Post traumatic stress disorder (PTSD)
A traumatic event is a difficult or burdensome experience that naturally affects people and often takes time to recover from. Traumatic events vary in severity and people’s sensitivity towards them varies. However, some traumatic events are so severe that they would cause vast difficulties for most people. When people experience a serious traumatic event that threatens their life, the life of others, their welfare or the welfare of others, and they experience great fear, horror or powerlessness during the traumatic event, it is common for people to experience symptoms of traumatic stress or even develop post-traumatic stress disorder.
Post-traumatic stress is not necessarily a sign of post-traumatic stress disorder but may be a natural response to a difficult life experience. If symptoms of traumatic stress are still present, disturbing life and causing distress, and more than a month has passed since the traumatic event, it can possibly be due to a post-traumatic stress disorder. Post-traumatic stress disorder is common and it is estimated that about 10% of people will have it at some point in their life.
The symptoms of post-traumatic stress disorder are numerous and must always be diagnosed by a professional.
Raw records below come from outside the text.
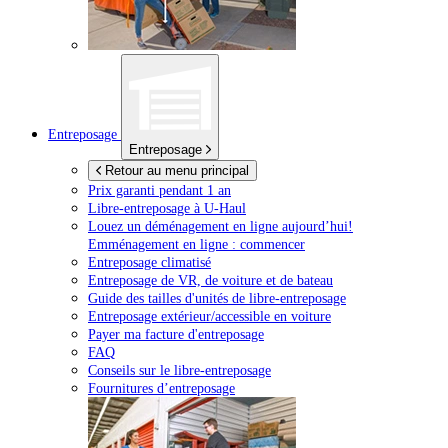
Entreposage
Entreposage
Retour au menu principal
Prix garanti pendant 1 an
Libre-entreposage à
U-Haul
Louez un déménagement en ligne aujourd’hui!
Emménagement en ligne : commencer
Entreposage climatisé
Entreposage de VR, de voiture et de bateau
Guide des tailles d'unités de libre-entreposage
Entreposage extérieur/accessible en voiture
Payer ma facture d'entreposage
FAQ
Conseils sur le libre-entreposage
Fournitures d’entreposage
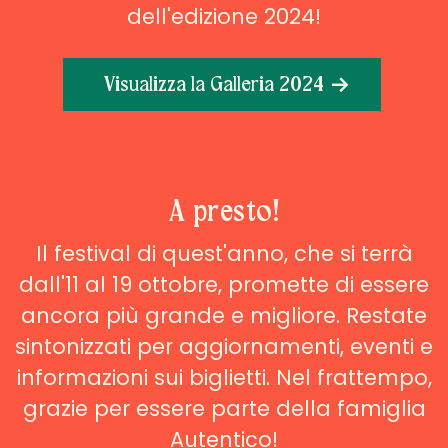
dell'edizione 2024!
Visualizza la Galleria 2024
A presto!
Il festival di quest'anno, che si terrà
dall'11 al 19 ottobre, promette di essere
ancora più grande e migliore. Restate
sintonizzati per aggiornamenti, eventi e
informazioni sui biglietti. Nel frattempo,
grazie per essere parte della famiglia
Autentico!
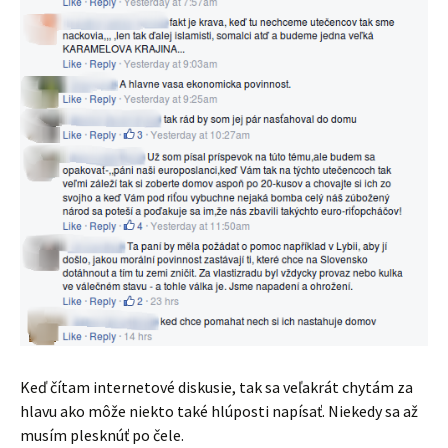
Keď čítam internetové diskusie, tak sa veľakrát chytám za
hlavu ako môže niekto také hlúposti napísať. Niekedy sa až
musím plesknúť po čele.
The following are the main categories of symptoms, but professionals look at many factors, such as number of symptoms, for diagnosis and the symptoms are much more than what is listed here.
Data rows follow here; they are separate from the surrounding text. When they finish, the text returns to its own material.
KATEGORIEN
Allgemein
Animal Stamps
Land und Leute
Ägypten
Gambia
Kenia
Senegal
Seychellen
- Reliving the traumatic event in some way (e.g. memories, flashbacks or dreams)
- Avoiding situations, stimulus, thoughts and other things which remind the individual of the traumatic event
- Negative changes in mindset or deteriorating condition (e.g. guilt, less interest in important activities, difficulty remembering issues related to the traumatic event and difficulties in experiencing positive emotions)
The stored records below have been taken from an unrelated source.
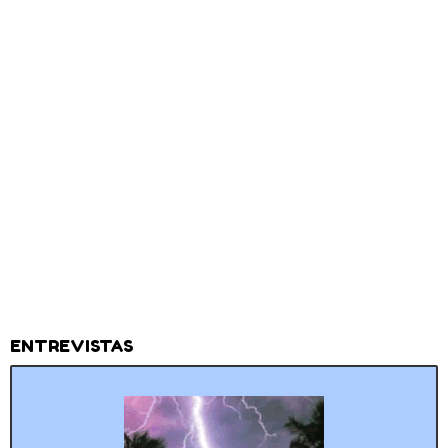
ENTREVISTAS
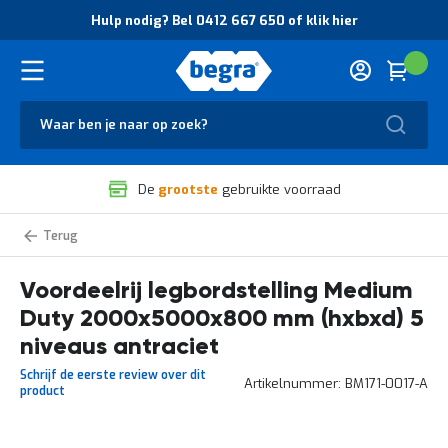
O
Hulp nodig? Bel 0412 667 650 of klik hier
v
e
r
Cart
(
Wink
B
H
e
u
g
Zoek
l
r
p
a
n
V
o
De
grootste
gebruikte voorraad
e
d
i
i
l
g
Medium
i
?
Duty
g
B
legbordstelling
voordeelrijen
Voordeelrij legbordstelling Medium
h
e
e
l
Duty 2000x5000x800 mm (hxbxd) 5
i
0
d
4
niveaus antraciet
e
1
Schrijf de eerste review over dit
n
2
Artikelnummer
BM171-0017-A
product
k
6
w
6
a
7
- Altered levels of stimulation and response (e.g. irritability, self-harm, carelessness, easily startled and sleep disorders)
It is important that individuals with post-traumatic stress disorder seek assistance. People that have been traumatised but do not meet the criteria for post-traumatic stress disorder can also benefit greatly from processing their trauma. It can be very difficult to overcome traumatic events and difficulties and distress associated with a traumatic event should not be ignored, even if it occurred a long time ago.